WHAT THIS TASK INVOLVES — Could you copy out all of the records below exactly, leaving out every picture?

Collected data
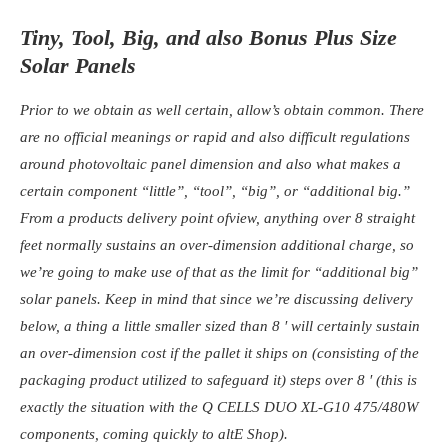
Tiny, Tool, Big, and also Bonus Plus Size
Solar Panels
Prior to we obtain as well certain, allow’s obtain common. There
are no official meanings or rapid and also difficult regulations
around photovoltaic panel dimension and also what makes a
certain component “little”, “tool”, “big”, or “additional big.”
From a products delivery point ofview, anything over 8 straight
feet normally sustains an over-dimension additional charge, so
we’re going to make use of that as the limit for “additional big”
solar panels. Keep in mind that since we’re discussing delivery
below, a thing a little smaller sized than 8 ′ will certainly sustain
an over-dimension cost if the pallet it ships on (consisting of the
packaging product utilized to safeguard it) steps over 8 ′ (this is
exactly the situation with the Q CELLS DUO XL-G10 475/480W
components, coming quickly to altE Shop).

ANSWER FOR THE TASK —
Tiny, Tool, Big, and also Bonus Plus Size
Solar Panels
Prior to we obtain as well certain, allow’s obtain common. There
are no official meanings or rapid and also difficult regulations
around photovoltaic panel dimension and also what makes a
certain component “little”, “tool”, “big”, or “additional big.”
From a products delivery point ofview, anything over 8 straight
feet normally sustains an over-dimension additional charge, so
we’re going to make use of that as the limit for “additional big”
solar panels. Keep in mind that since we’re discussing delivery
below, a thing a little smaller sized than 8 ′ will certainly sustain
an over-dimension cost if the pallet it ships on (consisting of the
packaging product utilized to safeguard it) steps over 8 ′ (this is
exactly the situation with the Q CELLS DUO XL-G10 475/480W
components, coming quickly to altE Shop).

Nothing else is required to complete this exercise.